On May 10 and 11, Greer and Bessent met with He during the vice premier’s visit to Switzerland. Following the discussions, the sides released a joint statement committing to lowering tariff rates from 145% to 10% for a period of 90 days, beginning May 14. Since then, the total baseline tariff rate on all goods has stood at 30%, higher than the rate from Trump’s first term, which Biden maintained, but lower than the rate immediately prior to “Liberation Day.”
Thus began the slow thaw. On June 5, Xi and Trump held another phone call and discussed the possibility of a future meeting. In the following months, the two countries’ trade officials began meeting more regularly: from June 9 to 10 in London to discuss rare earth metals; from July 29 to 30 in Stockholm to discuss fentanyl. On August 12, Trump signed a 90-day extension to the tariff truce that had begun in May.

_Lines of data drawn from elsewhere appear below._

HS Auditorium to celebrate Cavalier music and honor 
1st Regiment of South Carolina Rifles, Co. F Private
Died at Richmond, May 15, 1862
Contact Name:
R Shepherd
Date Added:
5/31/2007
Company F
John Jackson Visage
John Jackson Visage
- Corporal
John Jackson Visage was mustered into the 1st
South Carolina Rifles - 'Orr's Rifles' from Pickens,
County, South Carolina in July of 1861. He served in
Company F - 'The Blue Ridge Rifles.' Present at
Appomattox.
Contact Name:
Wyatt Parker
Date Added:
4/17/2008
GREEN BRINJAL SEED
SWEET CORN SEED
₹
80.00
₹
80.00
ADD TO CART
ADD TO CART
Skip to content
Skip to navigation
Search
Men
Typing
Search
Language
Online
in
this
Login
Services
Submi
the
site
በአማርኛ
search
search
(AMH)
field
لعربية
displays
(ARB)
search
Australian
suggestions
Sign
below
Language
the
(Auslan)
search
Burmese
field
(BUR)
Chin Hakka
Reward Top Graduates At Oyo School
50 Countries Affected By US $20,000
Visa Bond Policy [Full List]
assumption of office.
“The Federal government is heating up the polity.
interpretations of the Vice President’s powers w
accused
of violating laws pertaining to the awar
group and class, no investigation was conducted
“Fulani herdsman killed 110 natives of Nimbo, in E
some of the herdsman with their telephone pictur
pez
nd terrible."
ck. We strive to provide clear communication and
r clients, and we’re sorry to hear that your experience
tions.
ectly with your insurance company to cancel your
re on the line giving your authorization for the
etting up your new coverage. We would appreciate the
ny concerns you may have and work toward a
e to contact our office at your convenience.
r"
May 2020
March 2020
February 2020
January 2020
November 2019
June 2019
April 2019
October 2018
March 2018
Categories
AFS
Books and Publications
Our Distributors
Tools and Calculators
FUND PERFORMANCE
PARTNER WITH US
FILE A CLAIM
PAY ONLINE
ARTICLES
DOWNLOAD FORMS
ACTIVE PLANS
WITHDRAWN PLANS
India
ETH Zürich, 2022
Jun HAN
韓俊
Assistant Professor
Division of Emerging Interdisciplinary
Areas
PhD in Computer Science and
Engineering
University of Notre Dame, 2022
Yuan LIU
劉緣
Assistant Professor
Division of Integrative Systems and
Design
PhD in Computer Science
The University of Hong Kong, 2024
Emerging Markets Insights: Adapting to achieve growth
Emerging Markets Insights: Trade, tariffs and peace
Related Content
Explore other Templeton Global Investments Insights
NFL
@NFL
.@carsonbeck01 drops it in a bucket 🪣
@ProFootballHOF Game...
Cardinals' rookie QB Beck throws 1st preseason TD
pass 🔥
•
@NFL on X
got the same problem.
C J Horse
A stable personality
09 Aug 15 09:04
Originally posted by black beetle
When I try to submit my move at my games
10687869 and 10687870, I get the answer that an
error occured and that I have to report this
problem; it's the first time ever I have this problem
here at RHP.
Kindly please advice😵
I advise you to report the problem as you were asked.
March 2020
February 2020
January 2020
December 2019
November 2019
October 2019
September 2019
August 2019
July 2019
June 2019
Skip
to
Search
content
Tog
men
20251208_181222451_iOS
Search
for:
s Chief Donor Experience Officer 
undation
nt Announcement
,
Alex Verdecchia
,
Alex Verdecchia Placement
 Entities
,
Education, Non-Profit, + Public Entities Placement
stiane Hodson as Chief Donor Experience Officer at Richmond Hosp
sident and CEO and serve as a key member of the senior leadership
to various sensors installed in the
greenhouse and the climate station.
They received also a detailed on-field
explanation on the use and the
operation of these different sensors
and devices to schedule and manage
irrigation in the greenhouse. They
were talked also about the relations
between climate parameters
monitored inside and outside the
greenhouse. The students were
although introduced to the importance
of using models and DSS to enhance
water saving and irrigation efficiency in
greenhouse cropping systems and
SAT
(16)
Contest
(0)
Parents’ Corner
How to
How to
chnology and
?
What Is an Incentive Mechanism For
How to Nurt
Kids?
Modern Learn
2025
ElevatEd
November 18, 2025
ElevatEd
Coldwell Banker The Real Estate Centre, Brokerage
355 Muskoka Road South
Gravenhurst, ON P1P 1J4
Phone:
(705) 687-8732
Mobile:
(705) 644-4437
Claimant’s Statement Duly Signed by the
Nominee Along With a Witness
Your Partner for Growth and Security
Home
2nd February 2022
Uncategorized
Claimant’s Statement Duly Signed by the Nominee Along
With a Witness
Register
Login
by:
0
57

Throughout this time, U.S. actions at the departmental level have continued to signal a tough stance on China. In May, the U.S. Commerce Department warned Chinese companies against the use of certain Huawei chips, alleged that China had unfairly subsidized the production of key battery components, and ordered companies to stop exports of key chip materials and software to China. Also in May, the U.S. State Department said that it would “aggressively” start revoking Chinese students’ visas.
But Trump’s actions have often seemed to contradict this approach. According to a recent report by The Washington Post, Trump this summer declined to approve a package of weapons earmarked for Taiwan, a move many have seen as a deliberate olive branch in his negotiations with Xi. In August, he struck a deal with American chipmakers Nvidia and AMD to let them do business in China. Later last month, he told reporters that the U.S. loves to have Chinese students come to study at American universities.
In the last few weeks, engagement between the two countries has begun to accelerate. On September 9, U.S. Defense Secretary Pete Hegseth held a video call with Chinese Minister of National Defense Dong Jun (董軍). On September 10, U.S. Secretary of State Marco Rubio held a call with Chinese Foreign Minister Wang Yi (王毅). Then, on September 15, officials on both sides confirmed that they had reached a framework agreement for the sale of TikTok following meetings between He, Greer and Bessent in Madrid.
Which brings us to Friday, when more specifics of the TikTok deal began to emerge following Trump’s call with Xi. On Monday, the White House said it was “100 percent confident” that the deal to sell TikTok to American investors would go through. According to Politico, the app’s algorithm, which has been the main focus of national security concerns, would be leased from ByteDance, TikTok’s Beijing-based owner, and then duplicated and inspected by American cloud computing giant Oracle. The Trump administration — which has already taken a stake in chipmaker Intel and rare earth producer MP Materials, both of which it deems crucial to national security — will reportedly not do the same with TikTok.